A novel type of experimental therapy led to a significant reduction in
liver fat and improvement in liver health among people with non-alcoholic steatohepatitis
(NASH),
according to study presented at the recent AASLD
Liver Meeting.
Aramchol, from Galmed Pharmaceuticals, is a fatty acid-bile acid conjugate that inhibits stearoyl
coenzyme A desaturase 1 (SCD1). This enzyme plays a role in lipid metabolism in
the liver, converting saturated fatty acids to monounsaturated fatty acids.
Animal studies showed that it reduces steatosis (liver fat build-up),
inflammation and fibrosis characteristic of NASH.
"The
higher proportion of resolution of steatohepatitis together with the potential
for direct fibrosis improvement and excellent safety and tolerability place aramchol
among the most promising candidates in development for NASH patients," Prof. Vlad Ratziu of Sorbonne University in Paris said
in a Galmed press
release.
Glossary
- hepatocyte
Cell of the liver.
- steatosis
Abnormal fat deposits in the liver.
NASH
and its milder form, non-alcoholic fatty liver disease (NAFLD), are often
associated with obesity and the metabolic syndrome. The build-up of fat in the
liver triggers inflammation and development of scar tissue, which over time can
lead to cirrhosis, liver cancer and the need for a liver transplant. Now that
direct-acting antivirals can cure most people with hepatitis C, fatty liver
disease accounts for a growing share of advanced liver disease. But to date there are no good
therapies and management relies on lifestyle changes such as weight loss.
Prof. Ratziu presented late-breaking results from the phase IIb ARREST
trial, which tested aramchol in 247 people with NASH in 11 countries in Europe,
the United States and Latin America.
About two-thirds of
study participants were women and the mean age was 54 years. They were
overweight or obese and had type 2 diabetes or pre-diabetes, which are
components of the metabolic syndrome. Over half had high blood pressure and
elevated blood lipid levels. They had NAFLD activity scores of 4 or higher
according to baseline biopsy specimens. People with liver cirrhosis were
excluded, but about 60% had moderate to severe fibrosis.
Participants were
randomly assigned to receive once-daily oral
aramchol at doses of 400mg or 600mg or a placebo for 52 weeks. A second biopsy
was performed after a year on treatment.
The
paired biopsies showed that both doses of aramchol reduced liver fat by around
3.5% on average, while there was no notable change in the placebo group. A total of 36.7%
of people in the 400mg aramchol arm, 47.0% in the 600mg arm and 24.4% in the
placebo group had at least a 5% absolute reduction in liver fat from baseline; 25.6%,
30.1% and 14.6%, respectively, had at least a 30% relative reduction.
NASH
resolution (no hepatocyte ballooning and little or no inflammation) without
worsening of fibrosis was seen in 7.5% of people in the 400mg aramchol arm,
16.7% in the 600mg arm and 5.0% in the placebo group.
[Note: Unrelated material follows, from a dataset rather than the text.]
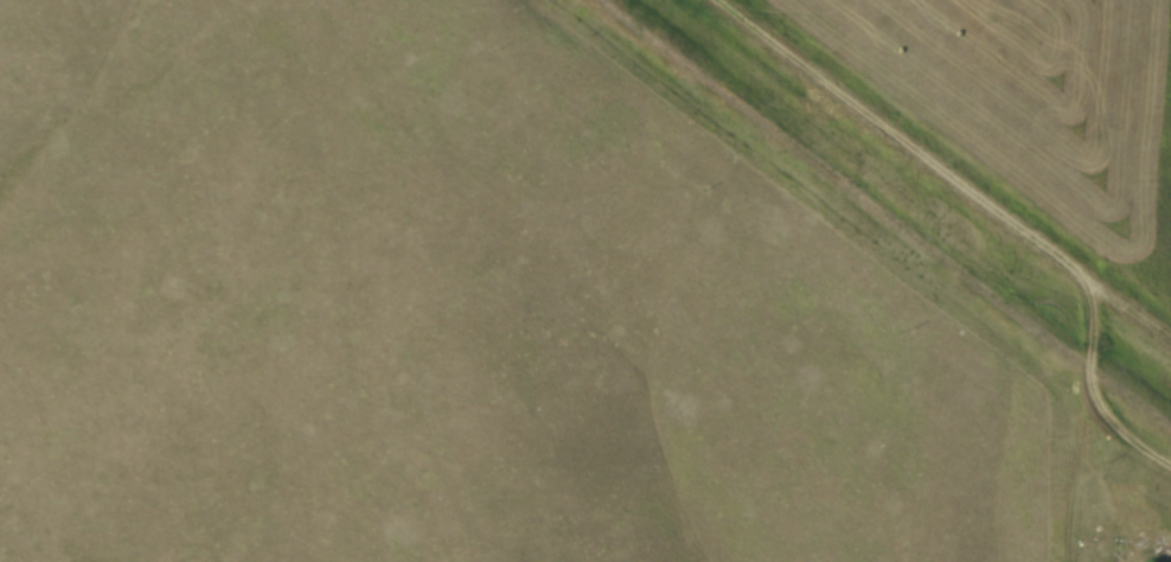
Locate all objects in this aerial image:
road: (932, 174)
railway: (878, 208)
Fibrosis improvement (at
least a one-stage reduction) without worsening of NASH was seen in 21.3%, 29.5%
and 17.5%, respectively.
ALT
and AST liver enzyme levels – an indicator of liver inflammation – fell significantly
in the aramchol arms but rose in the placebo group. ALT normalisation was seen
in 21.9% and 29.0% of people in the aramchol 400mg and 600mg arms, compared
with 13.3% in the placebo group. Haemoglobin A1c (a measure of blood glucose
over time) also fell in the aramchol arms while rising in the placebo group. There were no
notable changes in body weight or blood lipid levels.
Aramchol was generally safe and well tolerated. Most adverse events
occurred with similar frequency in the aramchol and placebo groups. About 9% of
aramchol recipients in both dose groups and 13% of placebo recipients had
serious adverse events. Fewer than 5% in any group discontinued treatment due
to adverse events.
"In a
one year study, aramchol showed liver fat reduction, biochemical improvement,
NASH resolution and fibrosis reduction in a dose-response pattern," the
researchers concluded.
Based on these
findings, the 600mg dose was chosen for further testing in a phase III clinical
trial called ARMOR, which is expected to start in mid-2019, according to Galmed.